Le directeur des hôpitaux de Paris raconte sur BFMTV la journée du 31 mars, au cours de laquelle les hôpitaux franciliens se sont retrouvés proches de la saturation, en plein crise du coronavirus: "A 16h, on me dit: on est à une place près".

"On est à une place près". Ce mardi soir, BFMTV diffusera l'interview exceptionnelle de Martin Hirsch, directeur de l'Assistance Publique -Hôpitaux de Paris, dans laquelle il raconte la crise du coronavirus dans les établissements parisiens. Dans un extrait diffusé ce mardi matin, il retrace la journée "extrêmement dure" du mardi 31 mars, au cours de laquelle il a cru que le système de l'AP-HP allait craquer. 

"Le 31 mars, on était à 16h, je me souviens, dans le centre de régulation, des chirurgiens étaient là au téléphone à aider les réanimateurs, le Samu, à trouver des places", pour les malades du Covid-19, raconte-t-il, ému. "A 16h, on me dit: on est à une place près".

Il se souvient avoir dit ce même jour: "'On est le 31 mars, jusqu'au 31 mars on a tenu, demain c'est le 1er avril, et on tiendra aussi'. En disant ça, je ne savais pas si c'était vrai", confie-t-il à BFMTV. Ce fameux mardi, il lançait un cri d'alerte en conférence de presse, prévenant que les hôpitaux parisiens arrivaient à saturation: "On n'a plus de marge", avait-il alors déclaré.

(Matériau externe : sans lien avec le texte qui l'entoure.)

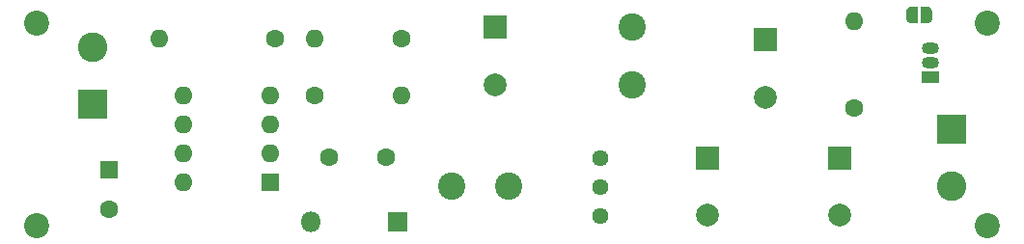
<source format=gts>
%TF.GenerationSoftware,KiCad,Pcbnew,(5.1.12)-1*%
%TF.CreationDate,2022-12-13T06:15:17+01:00*%
%TF.ProjectId,MC34063_buck,4d433334-3036-4335-9f62-75636b2e6b69,rev?*%
%TF.SameCoordinates,Original*%
%TF.FileFunction,Soldermask,Top*%
%TF.FilePolarity,Negative*%
%FSLAX46Y46*%
G04 Gerber Fmt 4.6, Leading zero omitted, Abs format (unit mm)*
G04 Created by KiCad (PCBNEW (5.1.12)-1) date 2022-12-13 06:15:17*
%MOMM*%
%LPD*%
G01*
G04 APERTURE LIST*
%ADD10C,1.600000*%
%ADD11R,1.800000X1.800000*%
%ADD12O,1.800000X1.800000*%
%ADD13C,2.600000*%
%ADD14R,2.600000X2.600000*%
%ADD15C,0.100000*%
%ADD16C,2.400000*%
%ADD17O,1.500000X1.050000*%
%ADD18R,1.500000X1.050000*%
%ADD19O,1.600000X1.600000*%
%ADD20C,1.440000*%
%ADD21R,1.600000X1.600000*%
%ADD22R,2.000000X2.000000*%
%ADD23C,2.000000*%
%ADD24C,2.200000*%
G04 APERTURE END LIST*
D10*
%TO.C,C2*%
X73200000Y-73400000D03*
X78200000Y-73400000D03*
%TD*%
D11*
%TO.C,D1*%
X79200000Y-79100000D03*
D12*
X71580000Y-79100000D03*
%TD*%
D13*
%TO.C,J1*%
X52500000Y-63700000D03*
D14*
X52500000Y-68700000D03*
%TD*%
%TO.C,J2*%
X127800000Y-70900000D03*
D13*
X127800000Y-75900000D03*
%TD*%
D15*
%TO.C,JP1*%
G36*
X124850000Y-61650000D02*
G01*
X124350000Y-61650000D01*
X124350000Y-61649398D01*
X124325466Y-61649398D01*
X124276635Y-61644588D01*
X124228510Y-61635016D01*
X124181555Y-61620772D01*
X124136222Y-61601995D01*
X124092949Y-61578864D01*
X124052150Y-61551604D01*
X124014221Y-61520476D01*
X123979524Y-61485779D01*
X123948396Y-61447850D01*
X123921136Y-61407051D01*
X123898005Y-61363778D01*
X123879228Y-61318445D01*
X123864984Y-61271490D01*
X123855412Y-61223365D01*
X123850602Y-61174534D01*
X123850602Y-61150000D01*
X123850000Y-61150000D01*
X123850000Y-60650000D01*
X123850602Y-60650000D01*
X123850602Y-60625466D01*
X123855412Y-60576635D01*
X123864984Y-60528510D01*
X123879228Y-60481555D01*
X123898005Y-60436222D01*
X123921136Y-60392949D01*
X123948396Y-60352150D01*
X123979524Y-60314221D01*
X124014221Y-60279524D01*
X124052150Y-60248396D01*
X124092949Y-60221136D01*
X124136222Y-60198005D01*
X124181555Y-60179228D01*
X124228510Y-60164984D01*
X124276635Y-60155412D01*
X124325466Y-60150602D01*
X124350000Y-60150602D01*
X124350000Y-60150000D01*
X124850000Y-60150000D01*
X124850000Y-61650000D01*
G37*
G36*
X125650000Y-60150602D02*
G01*
X125674534Y-60150602D01*
X125723365Y-60155412D01*
X125771490Y-60164984D01*
X125818445Y-60179228D01*
X125863778Y-60198005D01*
X125907051Y-60221136D01*
X125947850Y-60248396D01*
X125985779Y-60279524D01*
X126020476Y-60314221D01*
X126051604Y-60352150D01*
X126078864Y-60392949D01*
X126101995Y-60436222D01*
X126120772Y-60481555D01*
X126135016Y-60528510D01*
X126144588Y-60576635D01*
X126149398Y-60625466D01*
X126149398Y-60650000D01*
X126150000Y-60650000D01*
X126150000Y-61150000D01*
X126149398Y-61150000D01*
X126149398Y-61174534D01*
X126144588Y-61223365D01*
X126135016Y-61271490D01*
X126120772Y-61318445D01*
X126101995Y-61363778D01*
X126078864Y-61407051D01*
X126051604Y-61447850D01*
X126020476Y-61485779D01*
X125985779Y-61520476D01*
X125947850Y-61551604D01*
X125907051Y-61578864D01*
X125863778Y-61601995D01*
X125818445Y-61620772D01*
X125771490Y-61635016D01*
X125723365Y-61644588D01*
X125674534Y-61649398D01*
X125650000Y-61649398D01*
X125650000Y-61650000D01*
X125150000Y-61650000D01*
X125150000Y-60150000D01*
X125650000Y-60150000D01*
X125650000Y-60150602D01*
G37*
%TD*%
D16*
%TO.C,L1*%
X84000000Y-75900000D03*
X89000000Y-75900000D03*
%TD*%
%TO.C,L2*%
X99800000Y-67000000D03*
X99800000Y-62000000D03*
%TD*%
D17*
%TO.C,Q1*%
X126000000Y-65130000D03*
X126000000Y-63860000D03*
D18*
X126000000Y-66400000D03*
%TD*%
D10*
%TO.C,R1*%
X68500000Y-63000000D03*
D19*
X58340000Y-63000000D03*
%TD*%
D10*
%TO.C,R2*%
X79600000Y-63000000D03*
D19*
X71980000Y-63000000D03*
%TD*%
D10*
%TO.C,R4*%
X72000000Y-68000000D03*
D19*
X79620000Y-68000000D03*
%TD*%
%TO.C,R5*%
X119300000Y-61480000D03*
D10*
X119300000Y-69100000D03*
%TD*%
D20*
%TO.C,RV1*%
X97000000Y-73500000D03*
X97000000Y-76040000D03*
X97000000Y-78580000D03*
%TD*%
D21*
%TO.C,U1*%
X68100000Y-75600000D03*
D19*
X60480000Y-67980000D03*
X68100000Y-73060000D03*
X60480000Y-70520000D03*
X68100000Y-70520000D03*
X60480000Y-73060000D03*
X68100000Y-67980000D03*
X60480000Y-75600000D03*
%TD*%
D22*
%TO.C,C3*%
X87800000Y-62000000D03*
D23*
X87800000Y-67000000D03*
%TD*%
%TO.C,C4*%
X106400000Y-78500000D03*
D22*
X106400000Y-73500000D03*
%TD*%
D23*
%TO.C,C5*%
X111500000Y-68100000D03*
D22*
X111500000Y-63100000D03*
%TD*%
%TO.C,C6*%
X118000000Y-73500000D03*
D23*
X118000000Y-78500000D03*
%TD*%
D24*
%TO.C,H1*%
X47600000Y-79400000D03*
%TD*%
%TO.C,H2*%
X47600000Y-61600000D03*
%TD*%
%TO.C,H3*%
X131000000Y-61600000D03*
%TD*%
%TO.C,H4*%
X131000000Y-79400000D03*
%TD*%
D21*
%TO.C,C1*%
X53900000Y-74500000D03*
D10*
X53900000Y-78000000D03*
%TD*%
M02*

</source>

Dans la nuit du 31 mars au 1er avril, "vers 1h du matin, le responsable de la cellule de régulation m'appelle, Laurent, et me dit : 'là j'ai un patient que je ne sais pas où mettre, il est dans un camion, on ne sait pas où le mettre'", raconte-t-il encore sur BFMTV, témoignant de la recherche compliquée pour chaque patient. "Il a essayé d'appeler les autres de garde, et on lui a trouvé une place".

Le 1er avril, 36 patients en réanimation étaient transférés depuis l'Ile-de-France jusqu'en Bretagne, afin de soulager les hôpitaux parisiens.